Liciaga had sent the students on the dangerous excursion to a Midtown warehouse to pick up school furniture, with three of the teens sitting in the box truck’s dark cargo hold for both legs of the round trip, which each lasted 1½ hours.

While two students sat up front in the cab of the truck with a student aide driving, the other three were forced to ride in back — including one teen who tied himself down with a scarf to keep from bouncing around like a pinball.

“I thought the trip was very dangerous,” said one of the teens, who like most kids at Multicultural HS is a recently arrived Spanish speaker. “In the back, there [were no seat belts] for us. If I had known that ahead of time, I wouldn’t have gone.”

No permission slips were filled out by parents for the unscheduled trip, teachers said.
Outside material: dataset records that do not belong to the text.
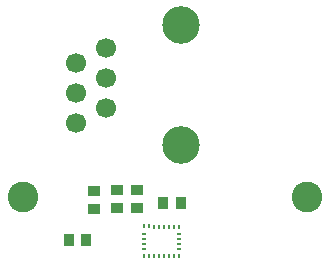
<source format=gts>
G04 #@! TF.FileFunction,Soldermask,Top*
%FSLAX46Y46*%
G04 Gerber Fmt 4.6, Leading zero omitted, Abs format (unit mm)*
G04 Created by KiCad (PCBNEW 4.0.6-e0-6349~53~ubuntu16.04.1) date Sun May 21 15:57:32 2017*
%MOMM*%
%LPD*%
G01*
G04 APERTURE LIST*
%ADD10C,0.150000*%
%ADD11R,0.250000X0.350000*%
%ADD12R,0.350000X0.250000*%
%ADD13R,0.899160X1.000760*%
%ADD14R,0.900000X1.000000*%
%ADD15R,1.000760X0.899160*%
%ADD16R,1.000000X0.900000*%
%ADD17C,1.700000*%
%ADD18C,3.180000*%
%ADD19C,2.600000*%
G04 APERTURE END LIST*
D10*
D11*
X153205000Y-113775000D03*
X150195000Y-113750000D03*
X153205000Y-116225000D03*
X150195000Y-116225000D03*
X151915000Y-116225000D03*
X152775000Y-116225000D03*
X152345000Y-116225000D03*
X152775000Y-113775000D03*
D12*
X153175000Y-115645000D03*
X153175000Y-115215000D03*
D11*
X151915000Y-113775000D03*
X152345000Y-113775000D03*
X150625000Y-113750000D03*
D12*
X150225000Y-115645000D03*
X150225000Y-114355000D03*
D11*
X151055000Y-113775000D03*
D12*
X150225000Y-114785000D03*
X150225000Y-115215000D03*
X153175000Y-114355000D03*
X153175000Y-114785000D03*
D11*
X151485000Y-113775000D03*
X151055000Y-116225000D03*
X151485000Y-116225000D03*
X150625000Y-116225000D03*
D13*
X153351840Y-111800000D03*
D14*
X151848160Y-111800000D03*
D15*
X149600000Y-112151840D03*
D16*
X149600000Y-110648160D03*
D15*
X146000000Y-110748160D03*
D16*
X146000000Y-112251840D03*
D17*
X144460000Y-104975000D03*
X144460000Y-102435000D03*
X144460000Y-99895000D03*
X147000000Y-101165000D03*
X147000000Y-98625000D03*
X147000000Y-103705000D03*
D18*
X153350000Y-106880000D03*
X153350000Y-96720000D03*
D13*
X143848160Y-114900000D03*
D14*
X145351840Y-114900000D03*
D15*
X147900000Y-112151840D03*
D16*
X147900000Y-110648160D03*
D19*
X164000000Y-111250000D03*
X140000000Y-111250000D03*
M02*

</source>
The student, who did not want to be identified for fear of retribution, said he stepped up when Liciaga was seeking volunteers because he likes to help out and because he assumed the errand wouldn’t take long.

Instead, he and the four other students left the school before 10 a.m. on Dec. 14, hauled more than a dozen heavy cabinets into the truck and returned to the school after 3 p.m.

After they had unloaded all the cargo on the third floor of the school, Liciaga thanked them by giving them tacos.

A city Department of Education spokeswoman told The Post that Liciaga had been reprimanded.

“The allegation regarding the furniture was substantiated, and the principal received a letter of reprimand,” the rep said.

But an education source expressed outrage over what he saw as a slap on the wrist.

“A letter of reprimand is an outrageously light punishment for such an egregious breach of parents’ trust,” he said.

“I . . . wonder whether the same standard of justice would have been applied had their [officials’] children been the ones sent out in the back of that cold, dark and uninsured U-Haul truck.”

Teachers at the school said such treatment of students was par for the course for Liciaga.

They cited an incident in which Liciaga allegedly warned students who had been involved in a cafeteria fight that immigration officials would be called.

Most of the kids at the school, like Liciaga, are Dominican immigrants.

The DOE is investigating the allegation.

Asked outside her Bronx home about the incidents, Liciaga said only, “Many of these issues are under investigation, so I cannot comment on it.”